### [WORK INSTRUCTION]
Your reply should reproduce each entry exactly and contain no pictures.

::::

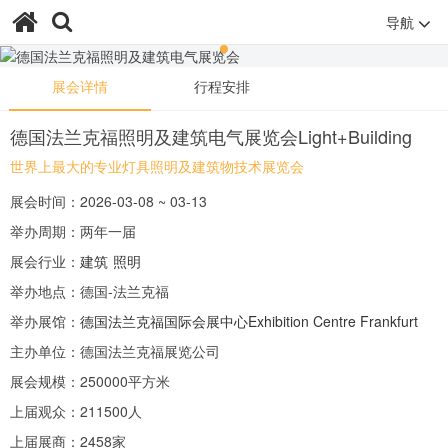
导航
展会详情
行程安排
德国法兰克福照明及建筑电气展览会Light+Building
世界上最大的专业灯具照明及建筑物技术展览会
展会时间：2026-03-08 ~ 03-13
举办周期：两年一届
展会行业：
建筑
照明
举办地点：德国-法兰克福
举办展馆：
德国法兰克福国际会展中心Exhibition Centre Frankfurt
主办单位：德国法兰克福展览公司
展会规模：250000平方米
上届观众：211500人
上届展商：2458家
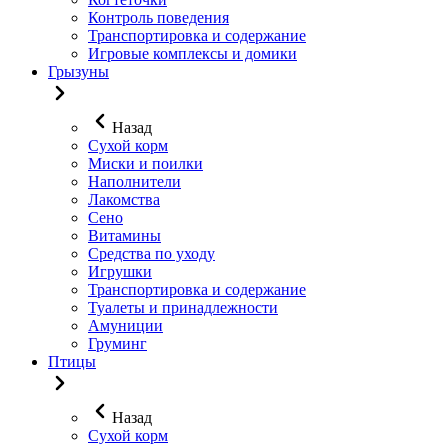
Контроль поведения
Транспортировка и содержание
Игровые комплексы и домики
Грызуны
Назад
Сухой корм
Миски и поилки
Наполнители
Лакомства
Сено
Витамины
Средства по уходу
Игрушки
Транспортировка и содержание
Туалеты и принадлежности
Амуниции
Груминг
Птицы
Назад
Сухой корм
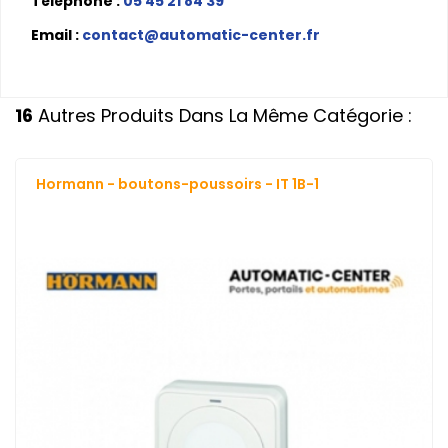
Téléphone :
05 45 21 84 39
Email :
contact@automatic-center.fr
16
Autres Produits Dans La Même Catégorie :
Hormann - boutons-poussoirs - IT 1B-1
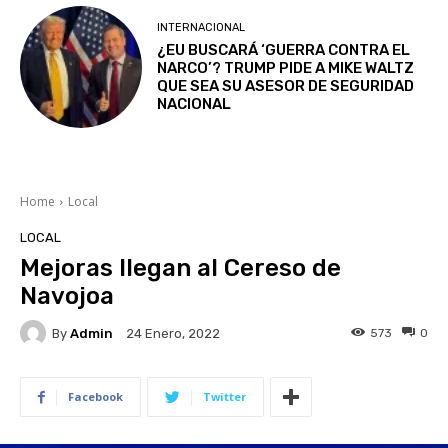
INTERNACIONAL
¿EU BUSCARÁ ‘GUERRA CONTRA EL
NARCO’? TRUMP PIDE A MIKE WALTZ
QUE SEA SU ASESOR DE SEGURIDAD
NACIONAL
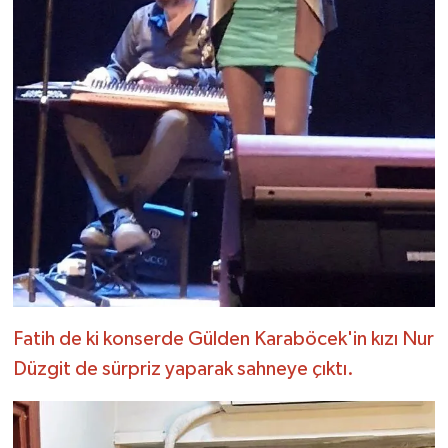
Fatih de ki konserde Gülden Karaböcek'in kızı Nur
Düzgit de sürpriz yaparak sahneye çıktı.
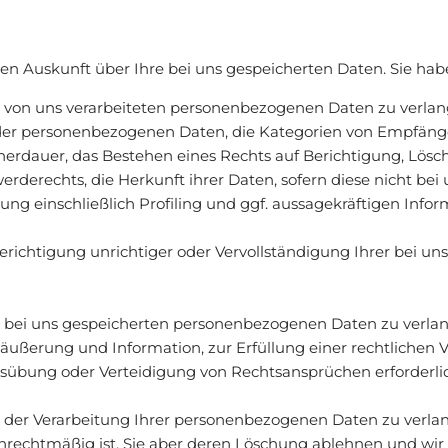
en Auskunft über Ihre bei uns gespeicherten Daten. Sie hab
 von uns verarbeiteten personenbezogenen Daten zu verlan
 der personenbezogenen Daten, die Kategorien von Empfäng
erdauer, das Bestehen eines Rechts auf Berichtigung, Lösc
rderechts, die Herkunft ihrer Daten, sofern diese nicht be
ng einschließlich Profiling und ggf. aussagekräftigen Info
erichtigung unrichtiger oder Vervollständigung Ihrer bei 
 bei uns gespeicherten personenbezogenen Daten zu verlang
ußerung und Information, zur Erfüllung einer rechtlichen V
übung oder Verteidigung von Rechtsansprüchen erforderlich
der Verarbeitung Ihrer personenbezogenen Daten zu verlang
unrechtmäßig ist, Sie aber deren Löschung ablehnen und wir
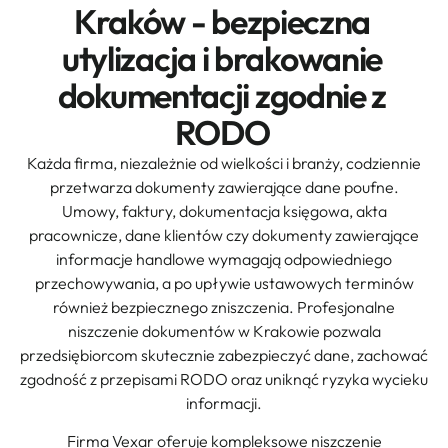
Kraków - bezpieczna
utylizacja i brakowanie
dokumentacji zgodnie z
RODO
Każda firma, niezależnie od wielkości i branży, codziennie
przetwarza dokumenty zawierające dane poufne.
Umowy, faktury, dokumentacja księgowa, akta
pracownicze, dane klientów czy dokumenty zawierające
informacje handlowe wymagają odpowiedniego
przechowywania, a po upływie ustawowych terminów
również bezpiecznego zniszczenia. Profesjonalne
niszczenie dokumentów w Krakowie pozwala
przedsiębiorcom skutecznie zabezpieczyć dane, zachować
zgodność z przepisami RODO oraz uniknąć ryzyka wycieku
informacji.
Firma Vexar oferuje kompleksowe niszczenie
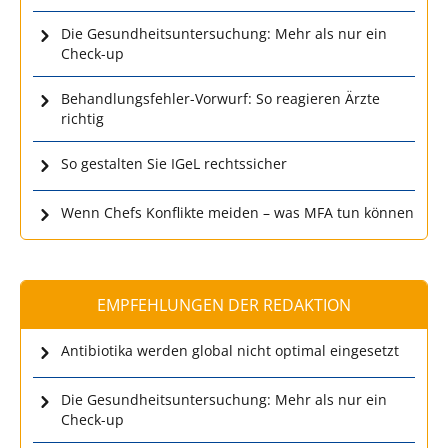
Die Gesundheitsuntersuchung: Mehr als nur ein
Check-up
Behandlungsfehler-Vorwurf: So reagieren Ärzte
richtig
So gestalten Sie IGeL rechtssicher
Wenn Chefs Konflikte meiden – was MFA tun können
EMPFEHLUNGEN DER REDAKTION
Antibiotika werden global nicht optimal eingesetzt
Die Gesundheitsuntersuchung: Mehr als nur ein
Check-up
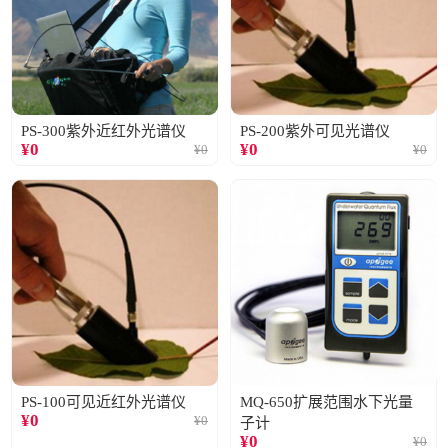
PS-300紫外近红外光谱仪
PS-200紫外可见光谱仪
¥
0
¥
0
¥
0
¥
0
PS-100可见近红外光谱仪
MQ-650扩展范围水下光量
¥
0
¥
0
子计
¥
0
¥
0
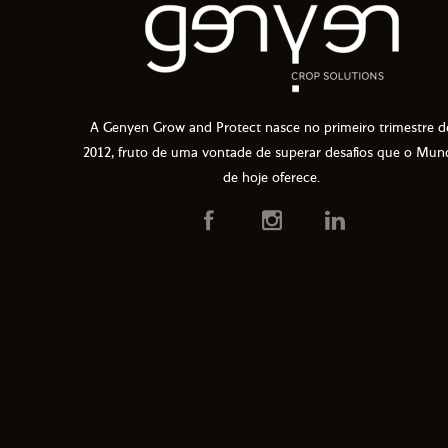
A Genyen Grow and Protect nasce no primeiro trimestre d
2012, fruto de uma vontade de superar desafios que o Mun
de hoje oferece.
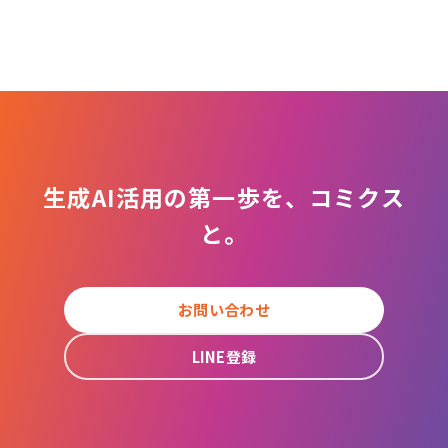
生成AI活用の第一歩を、コミクス
と。
お問い合わせ
LINE登録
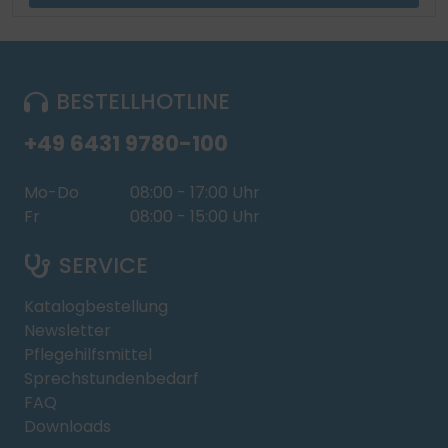
BESTELLHOTLINE
+49 6431 9780-100
Mo-Do
08:00 - 17:00 Uhr
Fr
08:00 - 15:00 Uhr
SERVICE
Katalogbestellung
Newsletter
Pflegehilfsmittel
Sprechstundenbedarf
FAQ
Downloads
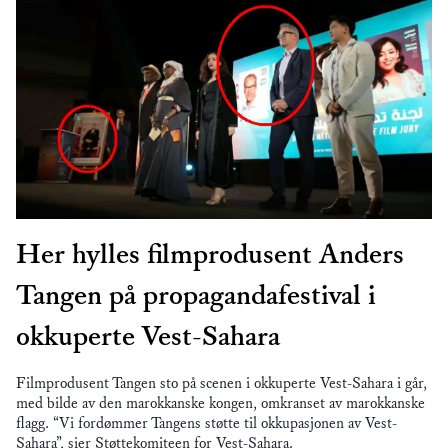
Her hylles filmprodusent Anders
Tangen på propagandafestival i
okkuperte Vest-Sahara
Filmprodusent Tangen sto på scenen i okkuperte Vest-Sahara i går,
med bilde av den marokkanske kongen, omkranset av marokkanske
flagg. “Vi fordømmer Tangens støtte til okkupasjonen av Vest-
Sahara”, sier Støttekomiteen for Vest-Sahara.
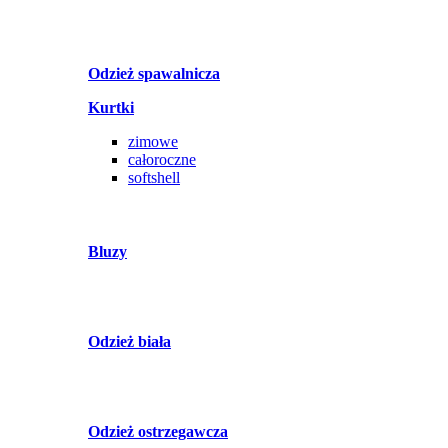
Odzież spawalnicza
Kurtki
zimowe
całoroczne
softshell
Bluzy
Odzież biała
Odzież ostrzegawcza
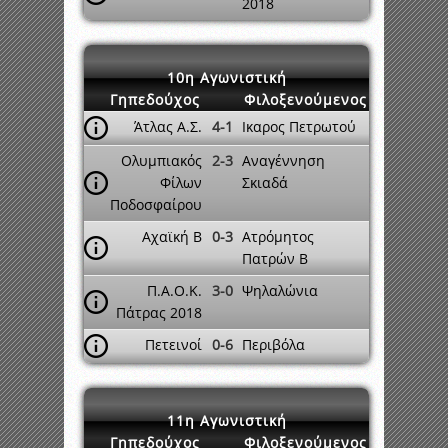
2018
10η Αγωνιστική
Γηπεδούχος
Φιλοξενούμενος
Άτλας Α.Σ.
4-1
Ικαρος Πετρωτού
Ολυμπιακός
2-3
Αναγέννηση
Φίλων
Σκιαδά
Ποδοσφαίρου
Αχαϊκή Β
0-3
Ατρόμητος
Πατρών Β
Π.Α.Ο.Κ.
3-0
Ψηλαλώνια
Πάτρας 2018
Πετεινοί
0-6
Περιβόλα
11η Αγωνιστική
Γηπεδούχος
Φιλοξενούμενος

::::

### [ANSWER BOX]
导航
展会详情
行程安排
德国法兰克福照明及建筑电气展览会Light+Building
世界上最大的专业灯具照明及建筑物技术展览会
展会时间：2026-03-08 ~ 03-13
举办周期：两年一届
展会行业：
建筑
照明
举办地点：德国-法兰克福
举办展馆：
德国法兰克福国际会展中心Exhibition Centre Frankfurt
主办单位：德国法兰克福展览公司
展会规模：250000平方米
上届观众：211500人
上届展商：2458家
Контроль поведения
Транспортировка и содержание
Игровые комплексы и домики
Грызуны
Назад
Сухой корм
Миски и поилки
Наполнители
Лакомства
Сено
Витамины
Средства по уходу
Игрушки
Транспортировка и содержание
Туалеты и принадлежности
Амуниции
Груминг
Птицы
Назад
Сухой корм
Téléphone :
05 45 21 84 39
Email :
contact@automatic-center.fr
16
Autres Produits Dans La Même Catégorie :
Hormann - boutons-poussoirs - IT 1B-1
INTERNACIONAL
¿EU BUSCARÁ ‘GUERRA CONTRA EL
NARCO’? TRUMP PIDE A MIKE WALTZ
QUE SEA SU ASESOR DE SEGURIDAD
NACIONAL
Fatih de ki konserde Gülden Karaböcek'in kızı Nur
Düzgit de sürpriz yaparak sahneye çıktı.
en Auskunft über Ihre bei uns gespeicherten Daten. Sie hab
 von uns verarbeiteten personenbezogenen Daten zu verlan
 der personenbezogenen Daten, die Kategorien von Empfäng
erdauer, das Bestehen eines Rechts auf Berichtigung, Lösc
rderechts, die Herkunft ihrer Daten, sofern diese nicht be
ng einschließlich Profiling und ggf. aussagekräftigen Info
erichtigung unrichtiger oder Vervollständigung Ihrer bei 
 bei uns gespeicherten personenbezogenen Daten zu verlang
ußerung und Information, zur Erfüllung einer rechtlichen V
übung oder Verteidigung von Rechtsansprüchen erforderlich
der Verarbeitung Ihrer personenbezogenen Daten zu verlang
unrechtmäßig ist, Sie aber deren Löschung ablehnen und wir
Kraków - bezpieczna
utylizacja i brakowanie
dokumentacji zgodnie z
RODO
Każda firma, niezależnie od wielkości i branży, codziennie
przetwarza dokumenty zawierające dane poufne.
Umowy, faktury, dokumentacja księgowa, akta
pracownicze, dane klientów czy dokumenty zawierające
informacje handlowe wymagają odpowiedniego
przechowywania, a po upływie ustawowych terminów
również bezpiecznego zniszczenia. Profesjonalne
niszczenie dokumentów w Krakowie pozwala
przedsiębiorcom skutecznie zabezpieczyć dane, zachować
zgodność z przepisami RODO oraz uniknąć ryzyka wycieku
informacji.
Firma Vexar oferuje kompleksowe niszczenie
Die Gesundheitsuntersuchung: Mehr als nur ein
Check-up
Behandlungsfehler-Vorwurf: So reagieren Ärzte
richtig
So gestalten Sie IGeL rechtssicher
Wenn Chefs Konflikte meiden – was MFA tun können
EMPFEHLUNGEN DER REDAKTION
Antibiotika werden global nicht optimal eingesetzt
Die Gesundheitsuntersuchung: Mehr als nur ein
Check-up
PS-300紫外近红外光谱仪
PS-200紫外可见光谱仪
¥
0
¥
0
¥
0
¥
0
PS-100可见近红外光谱仪
MQ-650扩展范围水下光量
¥
0
¥
0
子计
¥
0
¥
0
A Genyen Grow and Protect nasce no primeiro trimestre d
2012, fruto de uma vontade de superar desafios que o Mun
de hoje oferece.
生成AI活用の第一歩を、コミクス
と。
お問い合わせ
LINE登録
BESTELLHOTLINE
+49 6431 9780-100
Mo-Do
08:00 - 17:00 Uhr
Fr
08:00 - 15:00 Uhr
SERVICE
Katalogbestellung
Newsletter
Pflegehilfsmittel
Sprechstundenbedarf
FAQ
Downloads
Her hylles filmprodusent Anders
Tangen på propagandafestival i
okkuperte Vest-Sahara
Filmprodusent Tangen sto på scenen i okkuperte Vest-Sahara i går,
med bilde av den marokkanske kongen, omkranset av marokkanske
flagg. “Vi fordømmer Tangens støtte til okkupasjonen av Vest-
Sahara”, sier Støttekomiteen for Vest-Sahara.
Odzież spawalnicza
Kurtki
zimowe
całoroczne
softshell
Bluzy
Odzież biała
Odzież ostrzegawcza
2018
10η Αγωνιστική
Γηπεδούχος
Φιλοξενούμενος
Άτλας Α.Σ.
4-1
Ικαρος Πετρωτού
Ολυμπιακός
2-3
Αναγέννηση
Φίλων
Σκιαδά
Ποδοσφαίρου
Αχαϊκή Β
0-3
Ατρόμητος
Πατρών Β
Π.Α.Ο.Κ.
3-0
Ψηλαλώνια
Πάτρας 2018
Πετεινοί
0-6
Περιβόλα
11η Αγωνιστική
Γηπεδούχος
Φιλοξενούμενος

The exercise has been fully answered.